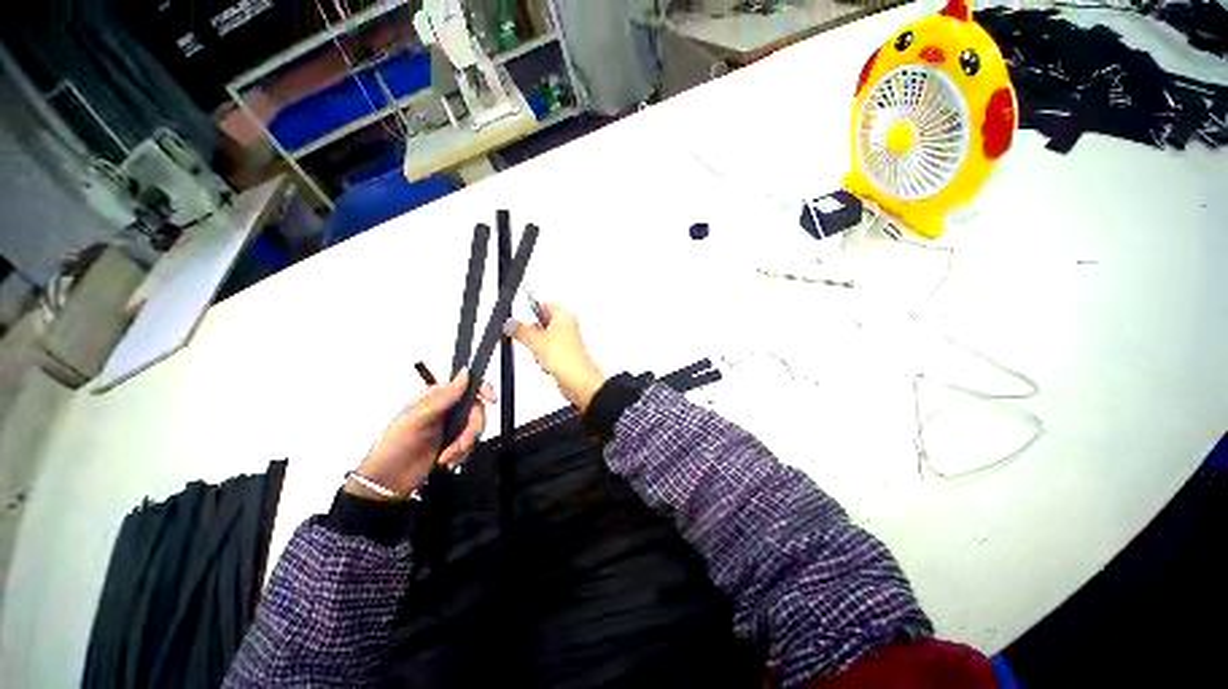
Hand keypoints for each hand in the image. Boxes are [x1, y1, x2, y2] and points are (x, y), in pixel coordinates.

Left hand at [346, 369, 495, 500]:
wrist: (387, 481)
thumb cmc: (394, 446)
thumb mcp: (417, 419)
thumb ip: (443, 398)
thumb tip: (464, 375)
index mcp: (437, 397)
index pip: (467, 385)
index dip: (483, 389)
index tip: (491, 399)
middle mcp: (447, 409)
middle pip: (477, 410)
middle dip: (471, 430)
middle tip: (461, 444)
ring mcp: (451, 427)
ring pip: (476, 428)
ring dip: (465, 444)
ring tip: (448, 455)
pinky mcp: (454, 443)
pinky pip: (472, 444)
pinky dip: (462, 453)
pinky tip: (447, 459)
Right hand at [507, 304, 604, 411]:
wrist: (578, 381)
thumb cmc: (567, 358)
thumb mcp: (535, 340)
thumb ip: (519, 329)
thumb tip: (510, 323)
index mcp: (563, 315)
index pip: (542, 305)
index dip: (529, 312)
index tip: (519, 321)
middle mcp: (567, 326)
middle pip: (541, 324)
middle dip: (533, 334)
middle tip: (532, 340)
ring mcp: (566, 342)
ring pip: (543, 341)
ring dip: (537, 349)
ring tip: (541, 355)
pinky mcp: (565, 356)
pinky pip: (547, 354)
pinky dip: (544, 359)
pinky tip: (546, 364)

+++

▸ About this exercise: Out of the material above, output word for word the line with "middle pip: (477, 410)", the line with "pinky tip: (447, 459)", and all lines between them, with nothing else.

▸ Result of the task:
middle pip: (477, 410)
middle dip: (471, 430)
middle tip: (461, 444)
ring mcp: (451, 427)
ring pip: (476, 428)
ring dip: (465, 444)
ring tip: (448, 455)
pinky mcp: (454, 443)
pinky pip: (472, 444)
pinky dip: (462, 453)
pinky tip: (447, 459)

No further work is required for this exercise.